Commentary 3 & Commentary 4 5001

“Language Diversity in Teacher Education”

Growing up, I was the victim of an ‘old school’ English teacher mother. To this day, any time I utter something that is less than perfect American English I can see her right eye twitch although, she manages to suppress the urge to correct me now that I am approaching thirty. Growing up this way gave me a taste of what it is like for students from non-dominant cultural groups when they have their individual variations of English taken from them in the English classroom and replaced with the supposed “standard English.”

This is a topic that I struggle with. I see the value of teaching and learning a standard form of English. Let’s face it, we are in the business of training our students to become good workers in our society. To do this they must be able to communicate in a clear and standard way, both in writing and speaking. However, I also think that forcing students to adopt standard English, in the way that it has been done previously, devalues their cultural connection to their form of English. Their language is part of their identity and it is wrong to strip students of their identity or make them feel that it is not as good as the standard. I think that writing would be incredibly uninteresting, boring even, if everyone wrote in “standard English.” It is the original uses of language by different cultural groups that give student writing and discussion a more authentic feel–especially in creative writing or narratives.

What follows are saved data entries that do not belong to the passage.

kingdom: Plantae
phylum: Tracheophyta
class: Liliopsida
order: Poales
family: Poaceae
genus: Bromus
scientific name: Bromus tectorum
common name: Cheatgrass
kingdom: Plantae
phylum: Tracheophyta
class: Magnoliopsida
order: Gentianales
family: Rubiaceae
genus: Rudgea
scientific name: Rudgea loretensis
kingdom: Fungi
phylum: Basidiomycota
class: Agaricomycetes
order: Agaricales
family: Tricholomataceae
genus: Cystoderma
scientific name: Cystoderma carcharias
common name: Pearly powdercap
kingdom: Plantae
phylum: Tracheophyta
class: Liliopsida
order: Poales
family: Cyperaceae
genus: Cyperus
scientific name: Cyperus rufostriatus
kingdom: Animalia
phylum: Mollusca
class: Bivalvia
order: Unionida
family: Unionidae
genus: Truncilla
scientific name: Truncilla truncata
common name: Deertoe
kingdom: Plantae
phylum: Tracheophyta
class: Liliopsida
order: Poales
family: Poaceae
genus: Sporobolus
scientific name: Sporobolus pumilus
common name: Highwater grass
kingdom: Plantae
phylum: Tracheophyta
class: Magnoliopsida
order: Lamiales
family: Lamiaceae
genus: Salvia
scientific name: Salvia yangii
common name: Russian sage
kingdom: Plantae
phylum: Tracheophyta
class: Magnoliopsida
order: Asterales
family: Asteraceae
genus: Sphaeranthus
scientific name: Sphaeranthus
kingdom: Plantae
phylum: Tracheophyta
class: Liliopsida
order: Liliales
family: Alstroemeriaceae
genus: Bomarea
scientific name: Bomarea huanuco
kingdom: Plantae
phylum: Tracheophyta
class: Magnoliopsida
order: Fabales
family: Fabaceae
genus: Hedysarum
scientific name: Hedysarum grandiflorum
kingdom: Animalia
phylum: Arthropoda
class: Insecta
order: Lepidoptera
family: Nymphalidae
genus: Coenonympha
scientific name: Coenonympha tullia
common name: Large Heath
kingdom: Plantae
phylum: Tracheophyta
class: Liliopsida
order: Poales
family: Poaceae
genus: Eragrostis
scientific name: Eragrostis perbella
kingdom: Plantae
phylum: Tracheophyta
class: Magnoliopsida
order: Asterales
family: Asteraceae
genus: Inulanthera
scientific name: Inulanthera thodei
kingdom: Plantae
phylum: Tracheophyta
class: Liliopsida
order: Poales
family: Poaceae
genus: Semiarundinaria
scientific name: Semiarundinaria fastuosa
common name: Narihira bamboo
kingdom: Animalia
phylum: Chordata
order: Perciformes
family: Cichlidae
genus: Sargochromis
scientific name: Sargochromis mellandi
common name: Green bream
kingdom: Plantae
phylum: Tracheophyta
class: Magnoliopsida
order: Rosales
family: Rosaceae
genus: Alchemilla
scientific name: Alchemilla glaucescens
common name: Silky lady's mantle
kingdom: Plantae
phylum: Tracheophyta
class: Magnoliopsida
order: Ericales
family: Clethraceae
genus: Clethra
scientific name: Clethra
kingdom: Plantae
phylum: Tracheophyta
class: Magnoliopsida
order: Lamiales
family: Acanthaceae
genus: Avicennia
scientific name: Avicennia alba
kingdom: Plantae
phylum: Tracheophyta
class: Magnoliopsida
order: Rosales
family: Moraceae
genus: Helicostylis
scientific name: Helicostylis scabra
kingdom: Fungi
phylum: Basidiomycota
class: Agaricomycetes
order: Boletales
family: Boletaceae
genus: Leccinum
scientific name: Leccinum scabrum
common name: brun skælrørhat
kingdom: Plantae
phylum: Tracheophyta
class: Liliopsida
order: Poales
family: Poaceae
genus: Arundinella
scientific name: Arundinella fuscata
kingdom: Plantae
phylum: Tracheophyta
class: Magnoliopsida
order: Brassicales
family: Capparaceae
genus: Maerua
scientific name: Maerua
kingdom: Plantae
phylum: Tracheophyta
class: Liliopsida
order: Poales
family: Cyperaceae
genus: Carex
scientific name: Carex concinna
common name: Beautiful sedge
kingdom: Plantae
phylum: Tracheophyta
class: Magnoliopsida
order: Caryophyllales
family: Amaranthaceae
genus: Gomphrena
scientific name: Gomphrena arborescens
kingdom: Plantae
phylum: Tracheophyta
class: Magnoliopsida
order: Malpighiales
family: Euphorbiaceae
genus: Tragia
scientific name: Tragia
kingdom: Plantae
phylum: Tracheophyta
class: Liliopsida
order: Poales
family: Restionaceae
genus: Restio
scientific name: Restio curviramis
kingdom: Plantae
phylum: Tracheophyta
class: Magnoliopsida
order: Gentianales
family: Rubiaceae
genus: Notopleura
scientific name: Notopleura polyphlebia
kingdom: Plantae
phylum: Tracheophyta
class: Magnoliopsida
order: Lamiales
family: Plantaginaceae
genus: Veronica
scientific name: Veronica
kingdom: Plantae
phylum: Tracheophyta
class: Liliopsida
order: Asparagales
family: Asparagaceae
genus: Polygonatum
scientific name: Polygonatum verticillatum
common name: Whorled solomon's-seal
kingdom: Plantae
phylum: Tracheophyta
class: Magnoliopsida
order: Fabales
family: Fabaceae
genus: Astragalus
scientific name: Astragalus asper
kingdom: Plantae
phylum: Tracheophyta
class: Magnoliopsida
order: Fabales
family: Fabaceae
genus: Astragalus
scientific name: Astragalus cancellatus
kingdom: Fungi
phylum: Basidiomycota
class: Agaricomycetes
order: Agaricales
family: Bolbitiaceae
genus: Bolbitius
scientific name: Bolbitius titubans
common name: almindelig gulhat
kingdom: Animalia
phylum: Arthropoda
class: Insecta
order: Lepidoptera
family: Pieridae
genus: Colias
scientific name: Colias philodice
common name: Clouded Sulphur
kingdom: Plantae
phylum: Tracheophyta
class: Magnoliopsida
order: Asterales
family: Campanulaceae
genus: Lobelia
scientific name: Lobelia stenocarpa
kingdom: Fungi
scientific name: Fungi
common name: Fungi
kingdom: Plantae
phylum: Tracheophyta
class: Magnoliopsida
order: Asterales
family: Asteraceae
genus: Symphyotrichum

This is a topic that seems to have come to the table in most of my Rhetoric classes. We have discussed code-switching, language as identity, and Oprah all in the same conversations. In an ideal world, we as teachers would be able to give students an outlet for using their own dialects and show them that those dialects are culturally valuable resources while they learn to communicate in standard English. I had a creative writing instructor that once told our class that we were not allowed to break any rule of written English unless we knew the rule inside and out and misused it to further our story. I think that code-switching, going from standard to non-standard English, is the hallmark of a well educated and intelligent person. A person that does this very well is Oprah. I thought of her immediately after reading on the opening page the statement by the student that “‘The richest, most intelligent and generous person in our country would be ridiculed if she/he did not speak standard English’” (Smitherman 1). Oprah goes from what might be considered lower class southern dialect to a very refined standard English very easily and purposefully. She uses her dialect so that she seems more like a normal person–not a fabulously wealthy, intelligent, and powerful icon.

For those teachers that are the last bastions of strict regimes of “standard English or else” for their students, I think that they need to be reminded that to the original English speakers, the British, feel that almost everything spoken across the Atlantic is non-standard and disgraceful to the Kings English. Or at least that was what one of my British instructors in London was fond of telling our class of Americans.

 

“Rearticulating Articulation”

David R. Russell and David Foster

This was probably the most thought provoking article I have read this semester and it brought forward some new, at least to me, and interesting questions about composition instruction in the United States. First of all, it hadn’t occurred to me that most other countries, including those of Europe, don’t have composition studies in higher education. From the reading, I gathered that students, by the time they reach higher education, are being taught the writing of the discipline that they have chosen. The writing instruction is very narrowly focused on the discipline and they don’t do a general overview of composition. In the questions posed by the authors on pages 39-40 they look at this issue based on early or late specialization. American students make the most of their college career, prolong the experience as long as possible, and find their academic niche late. Students from other countries find focus early and their writing reflects this. The only criticism that the authors make of our late specialization is that it is costly.

This brought my first question to mind. In typical American fashion, I could assume that our way is the best, but after reading this I find myself wondering if students need a more general overview of composition or if they are served best by selecting a field early and thus focusing their studies? In the United States we believe as a culture that students need to be “well-rounded” and this is part of the justification for the variety of classes they take. Well, is it best for students to be well-rounded? I think that at a certain level, a high level, being well-rounded is best. However, at lower college levels it might be best to learn to do one focused style well rather than to do a general style in an average way.

Another part of the problem here in the States that the authors lightly addressed is the issue of teaching across the curriculum. I found it very interesting that abroad teachers from all subjects assume the role of writing instructor. The students are learning writing in the content areas and as such it is more relevant and interesting to the students because they have chosen that focus or subject. Here, I know that I have heard many students complain that they shouldn’t have to take general composition courses because they cannot see the practical application of it. The more I write and think about this, I like the European model better.

On a different note, they touched on the subject of the different educational goals of secondary and higher education. I graduated high school in 1999, not too long ago. While there I yo-yoed back and forth between honors English and regular English courses. My mother, a college English teacher, was horrified when I was assigned only 4 essays my senior year. The number alone was not the problem, it was that three of them were “group” essays. It is incredibly difficult to teach writing in high school when one has 5-6 periods a day with classes of around 40 students of varying writing and speaking ability. Secondary and higher education cannot really compare much–let alone educational goals. Especially today when in secondary school success is measured with state testing.